:: Source records ::

+++

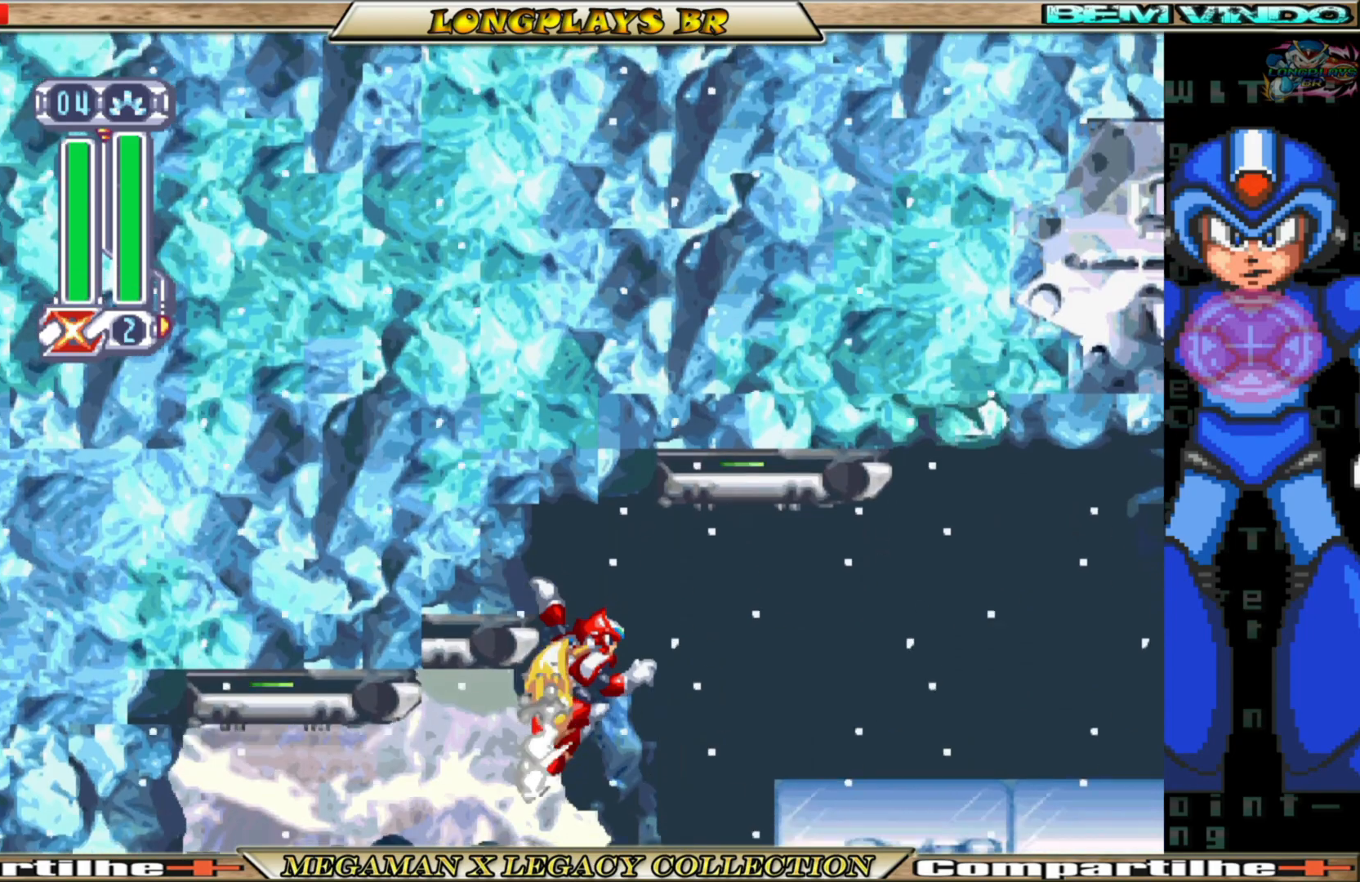
{"buttons": ["DPAD_LEFT"], "left_stick": "center", "right_stick": "center", "events": [[217, "B", "down"], [467, "B", "up"]]}
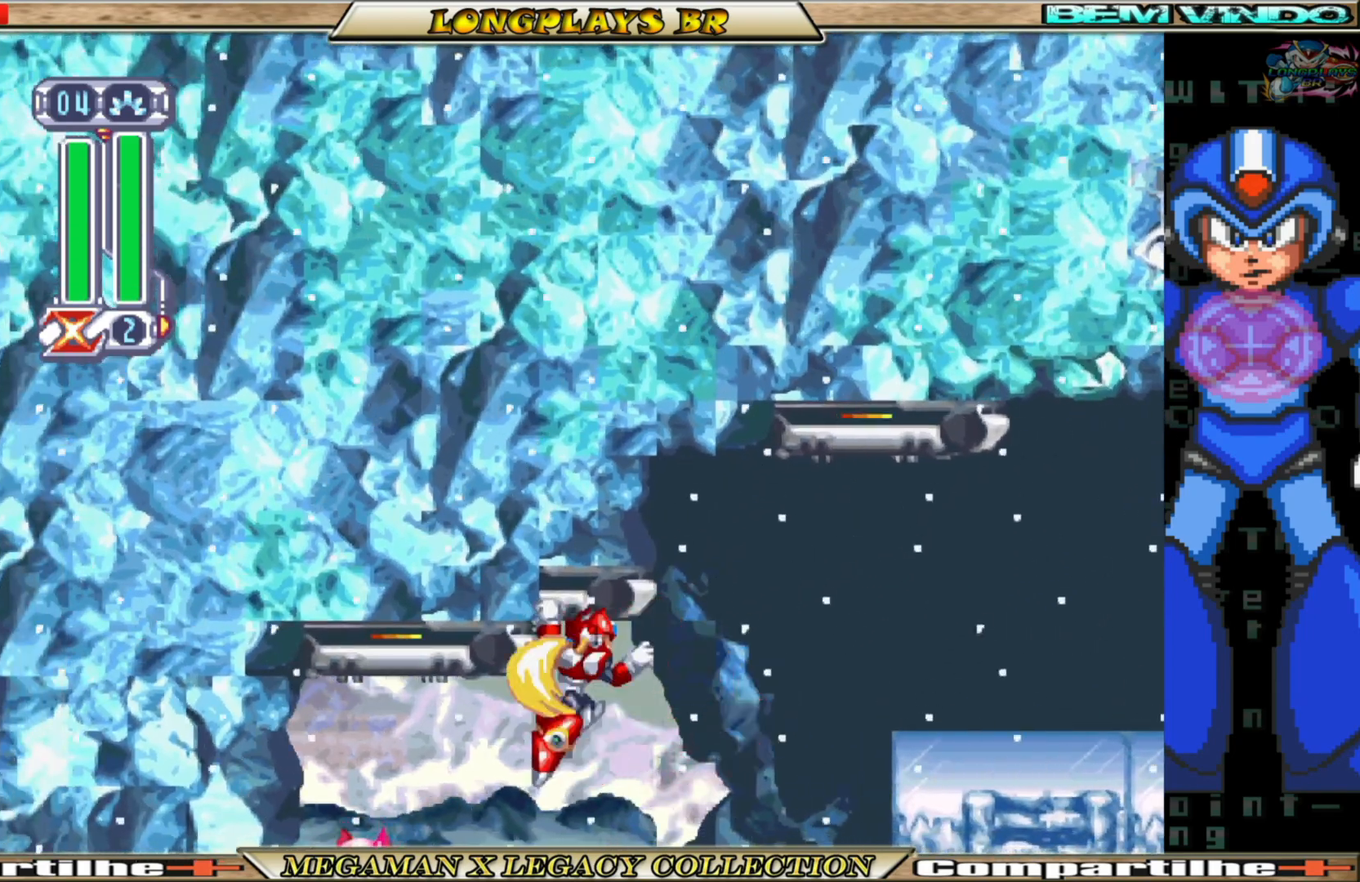
{"buttons": ["DPAD_LEFT"], "left_stick": "center", "right_stick": "center", "events": []}
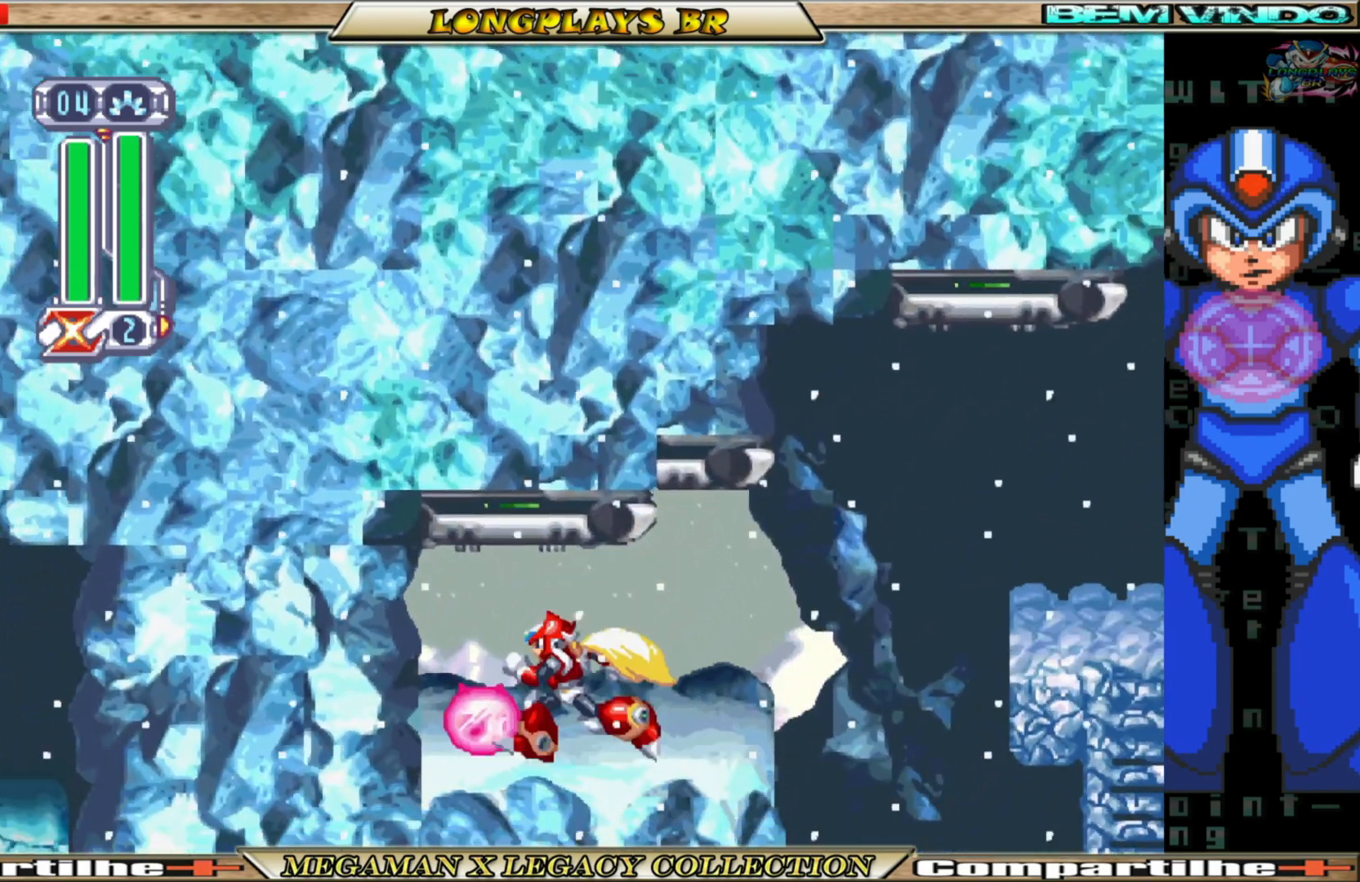
{"buttons": ["B", "DPAD_RIGHT"], "left_stick": "center", "right_stick": "center", "events": [[83, "B", "down"], [167, "DPAD_LEFT", "up"], [250, "B", "up"], [317, "DPAD_RIGHT", "down"], [400, "B", "down"]]}
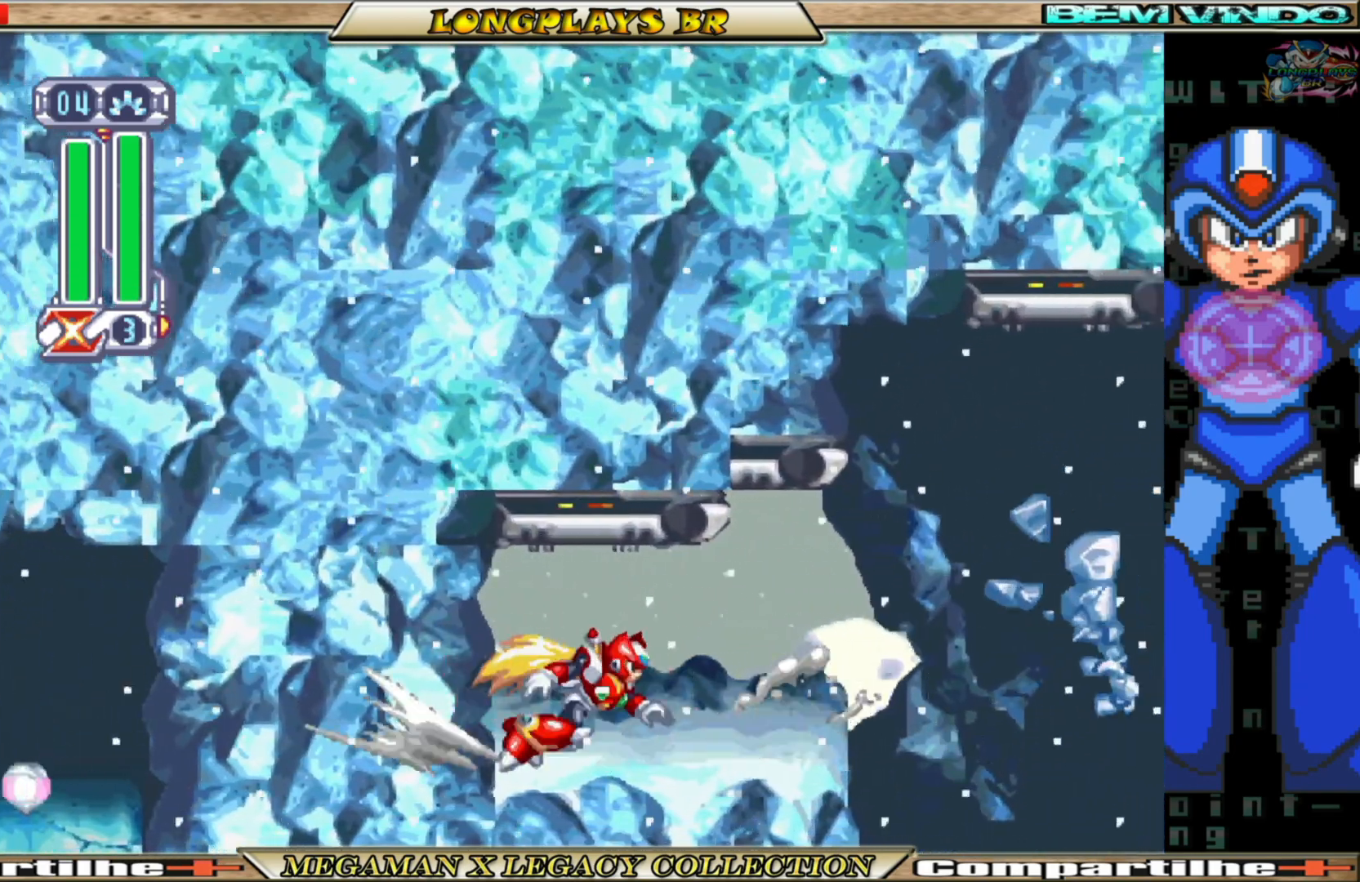
{"buttons": [], "left_stick": "center", "right_stick": "center", "events": [[267, "B", "up"], [483, "DPAD_RIGHT", "up"]]}
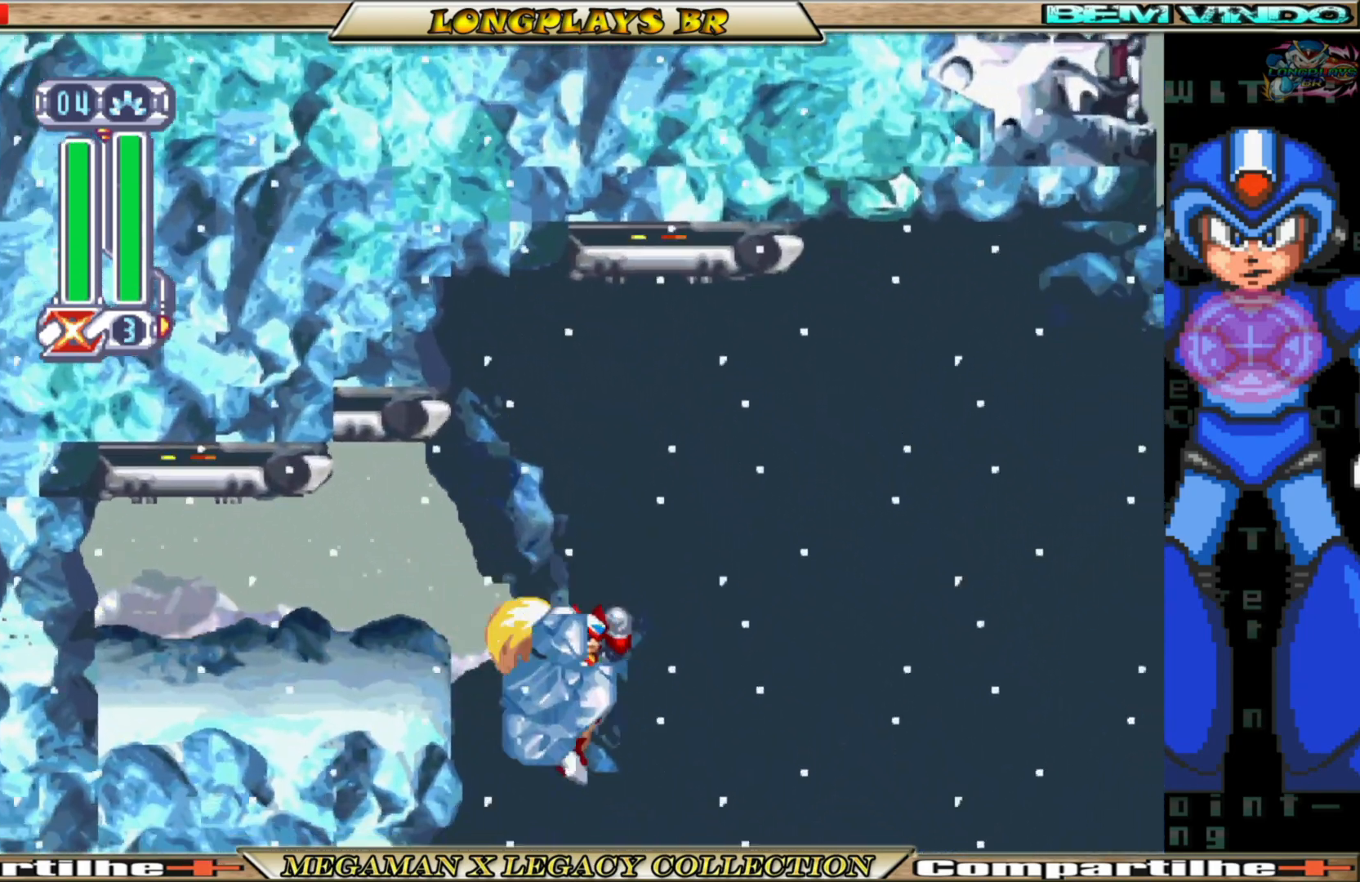
{"buttons": ["DPAD_LEFT"], "left_stick": "center", "right_stick": "center", "events": [[300, "DPAD_LEFT", "down"]]}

+++

:: Work task ::
A word-for-word copy of the entries is needed, with no pictures in it.

:: Result ::
{"buttons": ["DPAD_LEFT"], "left_stick": "center", "right_stick": "center", "events": [[217, "B", "down"], [467, "B", "up"]]}
{"buttons": ["DPAD_LEFT"], "left_stick": "center", "right_stick": "center", "events": []}
{"buttons": ["B", "DPAD_RIGHT"], "left_stick": "center", "right_stick": "center", "events": [[83, "B", "down"], [167, "DPAD_LEFT", "up"], [250, "B", "up"], [317, "DPAD_RIGHT", "down"], [400, "B", "down"]]}
{"buttons": [], "left_stick": "center", "right_stick": "center", "events": [[267, "B", "up"], [483, "DPAD_RIGHT", "up"]]}
{"buttons": ["DPAD_LEFT"], "left_stick": "center", "right_stick": "center", "events": [[300, "DPAD_LEFT", "down"]]}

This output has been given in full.